Ontem ela participou em Curitiba do II Congresso Paranaense sobre Leitura, promovido pela PUC do Paraná. Segundo ela, uma pesquisa da Câmara Brasileira do Livro publicada há dois anos dá conta de que a quantidade de livros impressos é compatível com a população brasileira de 176 milhões de pessoas. No entanto, as grandes tiragens são de obras didáticas, compradas em sua maioria pelos estados para distribuir em escolas. As obras de ficção são poucas e precisam dividir espaço com livros de auto-ajuda entre outros. Ela explica que autores como Paulo Coelho chegam a passar os 50 mil exemplares, mas outros autores não chegam aos dois mil.

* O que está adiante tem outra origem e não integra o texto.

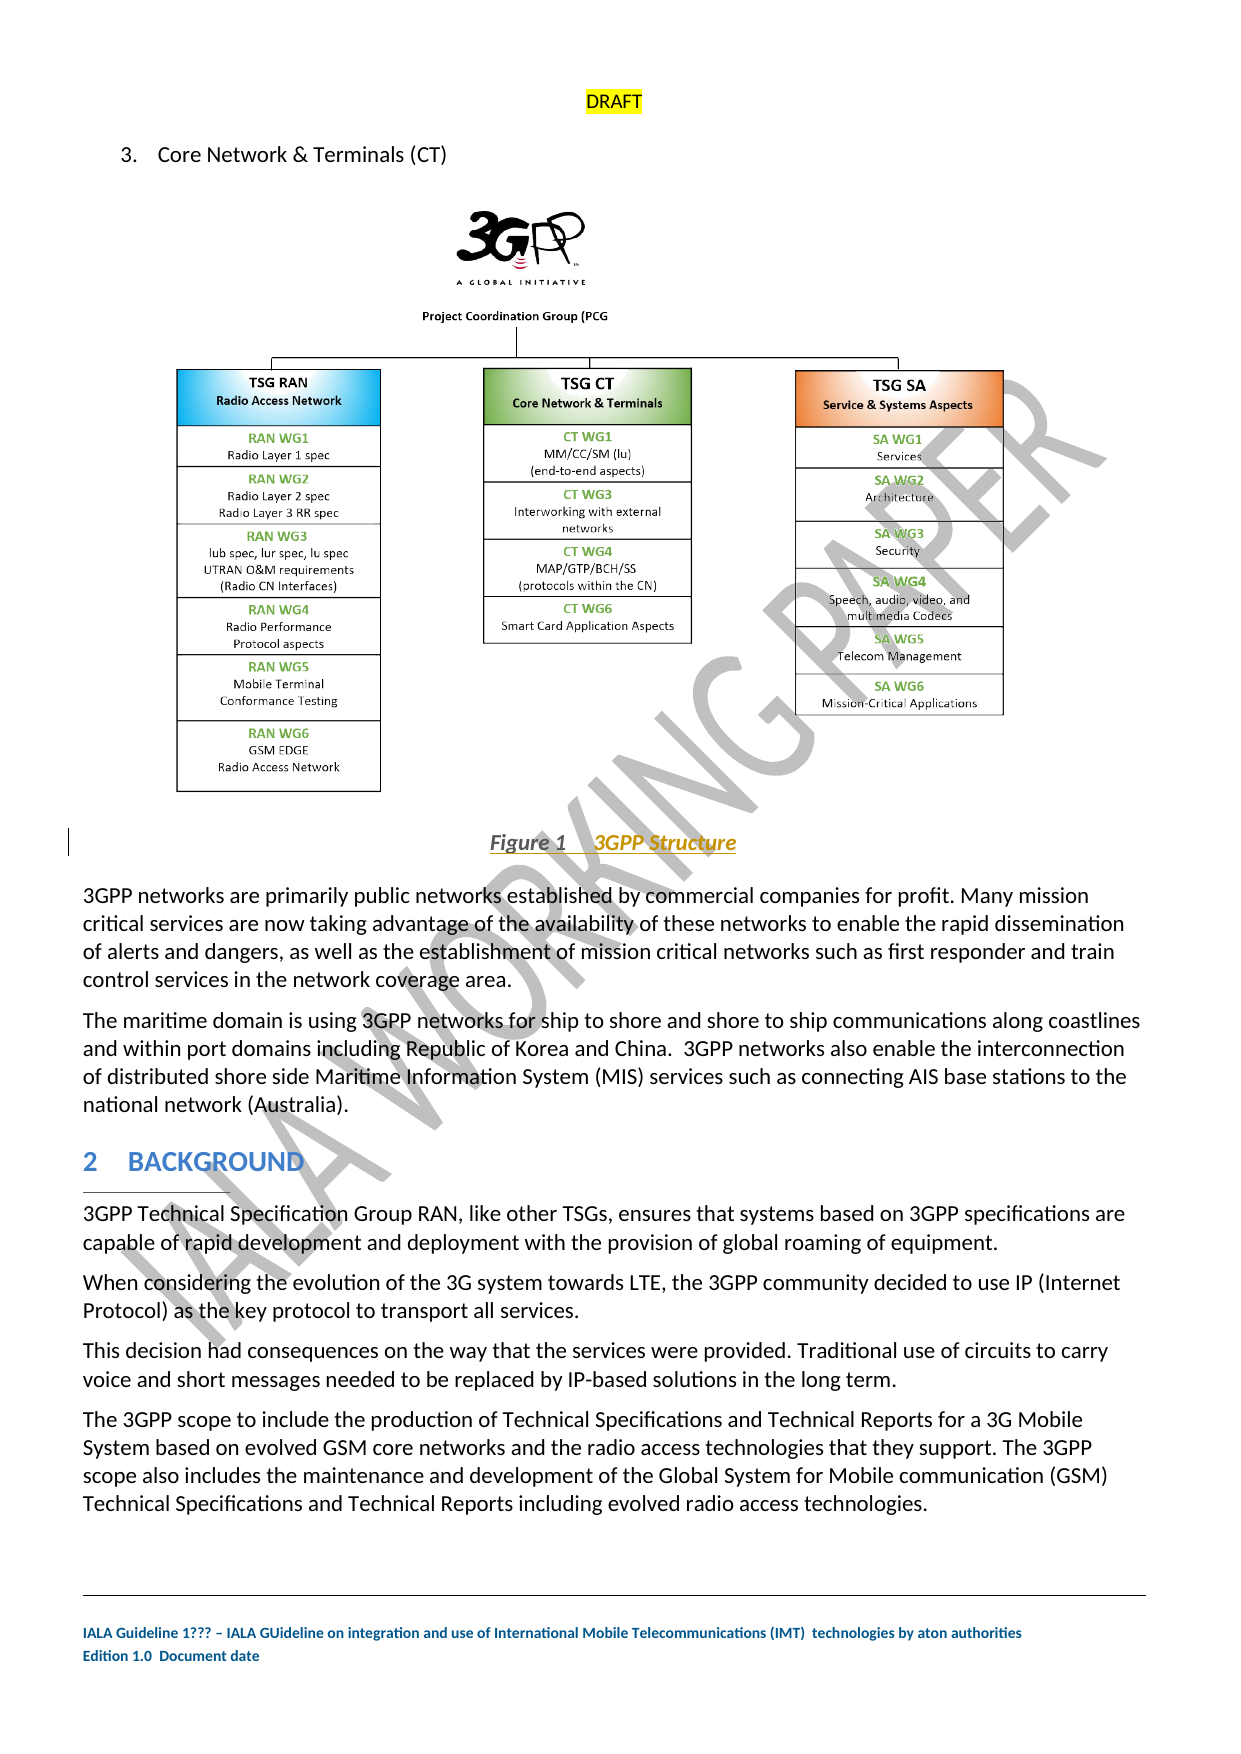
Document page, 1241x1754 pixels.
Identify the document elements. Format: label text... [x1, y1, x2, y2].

text When considering the evolution of the 3G system towards LTE, the 3GPP community decided to use IP (Internet Protocol) as the key protocol to transport all services. [83, 1268, 1146, 1324]
subtitle Background [83, 1143, 1146, 1179]
list Core Network & Terminals (CT) [120, 141, 1146, 169]
text The maritime domain is using 3GPP networks for ship to shore and shore to ship communications along coastlines and within port domains including Republic of Korea and China. 3GPP networks also enable the interconnection of distributed shore side Maritime Information System (MIS) services such as connecting AIS base stations to the national network (Australia). [83, 1006, 1146, 1118]
picture [167, 199, 1018, 804]
text 3GPP networks are primarily public networks established by commercial companies for profit. Many mission critical services are now taking advantage of the availability of these networks to enable the rapid dissemination of alerts and dangers, as well as the establishment of mission critical networks such as first responder and train control services in the network coverage area. [83, 881, 1146, 993]
text 3GPP Technical Specification Group RAN, like other TSGs, ensures that systems based on 3GPP specifications are capable of rapid development and deployment with the provision of global roaming of equipment. [83, 1199, 1146, 1256]
text The 3GPP scope to include the production of Technical Specifications and Technical Reports for a 3G Mobile System based on evolved GSM core networks and the radio access technologies that they support. The 3GPP scope also includes the maintenance and development of the Global System for Mobile communication (GSM) Technical Specifications and Technical Reports including evolved radio access technologies. [83, 1405, 1146, 1517]
text This decision had consequences on the way that the services were provided. Traditional use of circuits to carry voice and short messages needed to be replaced by IP-based solutions in the long term. [83, 1337, 1146, 1393]
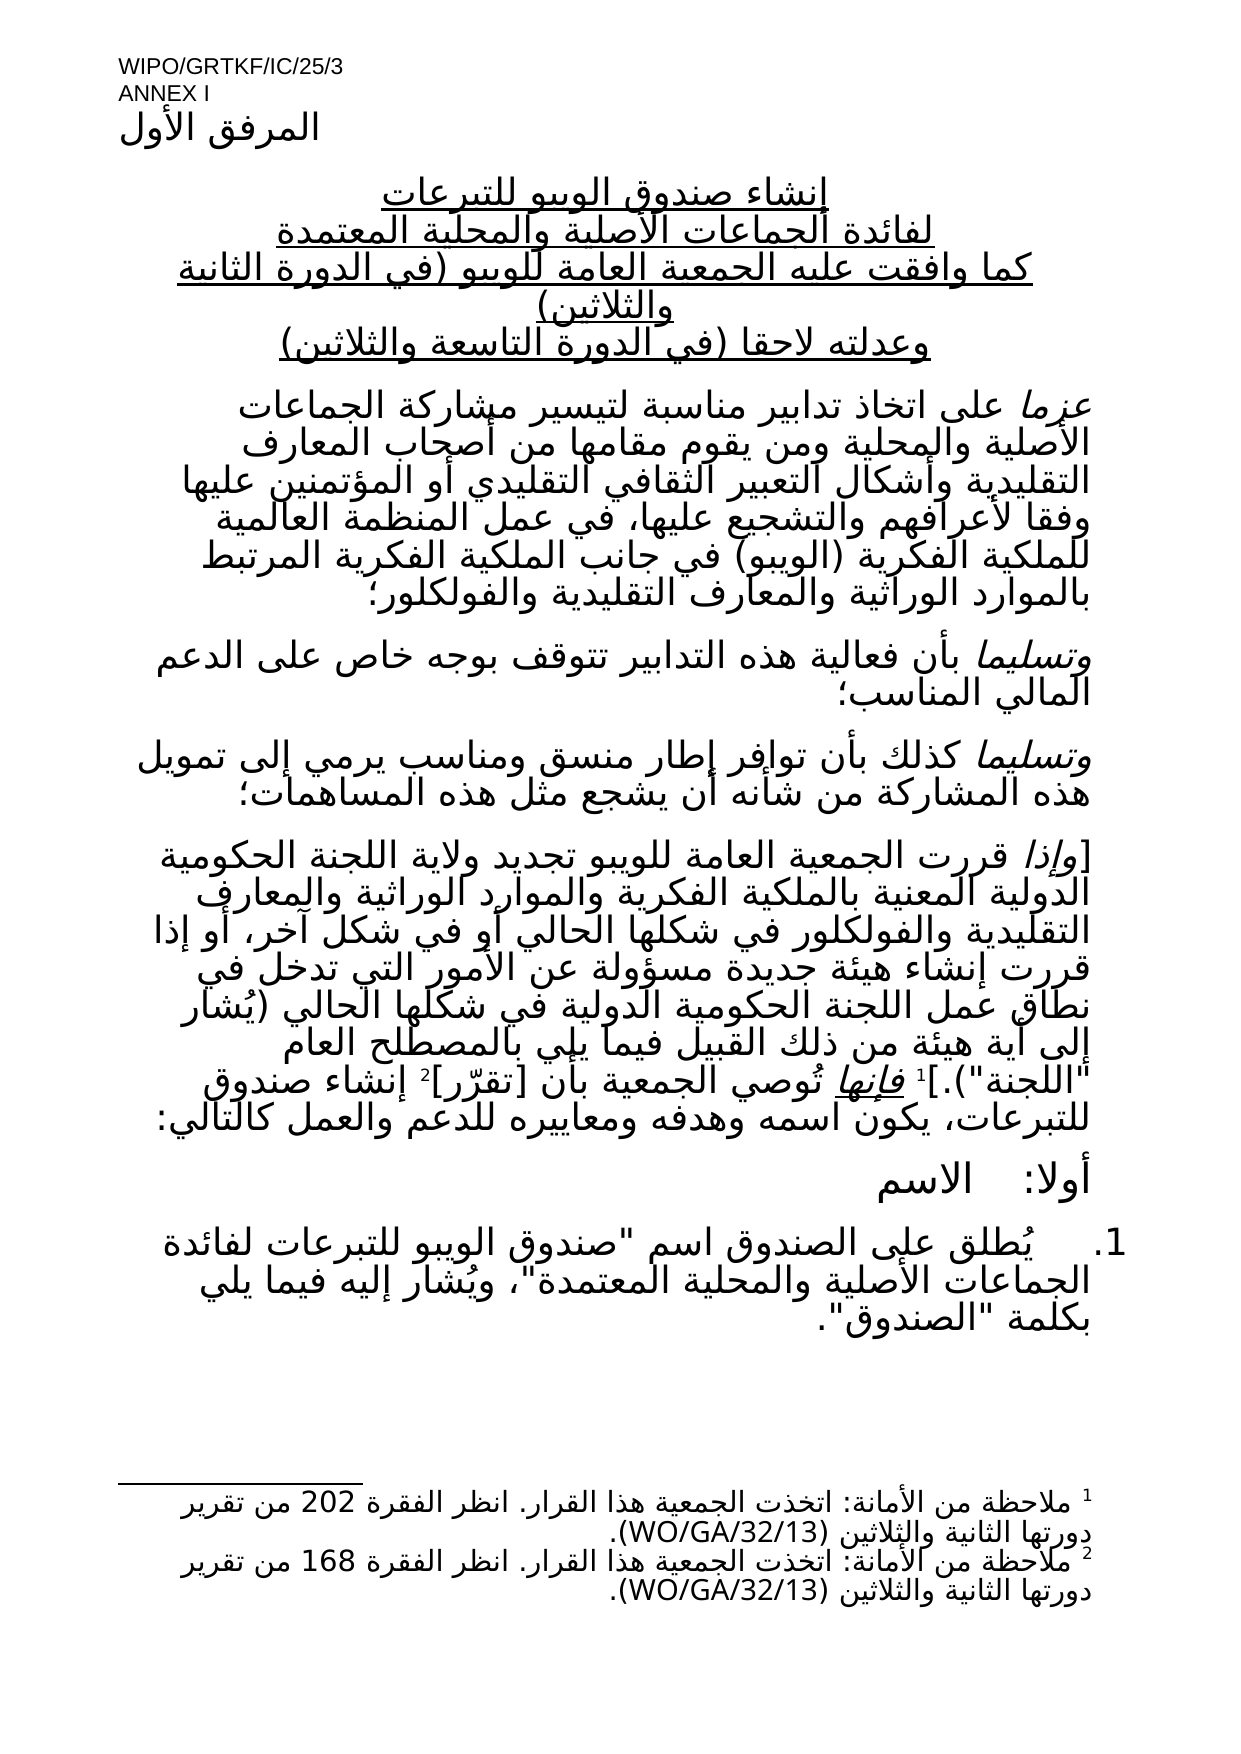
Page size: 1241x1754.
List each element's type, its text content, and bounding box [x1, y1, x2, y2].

Para ela, tanta falta de interesse reflete o valor (ou a falta dele) que a sociedade atribui à cultura e aos livros. Também há carência de políticas públicas de incentivo à leitura. As poucas que são implantadas, geralmente não têm continuidade. “Sem a arte a vida se torna mecânica e robotizada. Ela abre novos horizontes”, reforça.

As escolas também têm papel fundamental nessa história. Ela reconhece que os educadores estão atentos ao problema, mas precisa haver várias mudanças pedagógicas. “Para as crianças aprenderem a ler, elas precisam mergulhar nas histórias, as palavras precisam ter sentido, estar vivas”, comenta. E para incentivar a leitura, o docente precisa ler, vivenciar e explorar bem as histórias.

Ela também critica a falta de apoio da mídia, já que quase não existem programas bons na televisão que incentivem a leitura. “Os que existem são chatos e enfadonhos”, diz.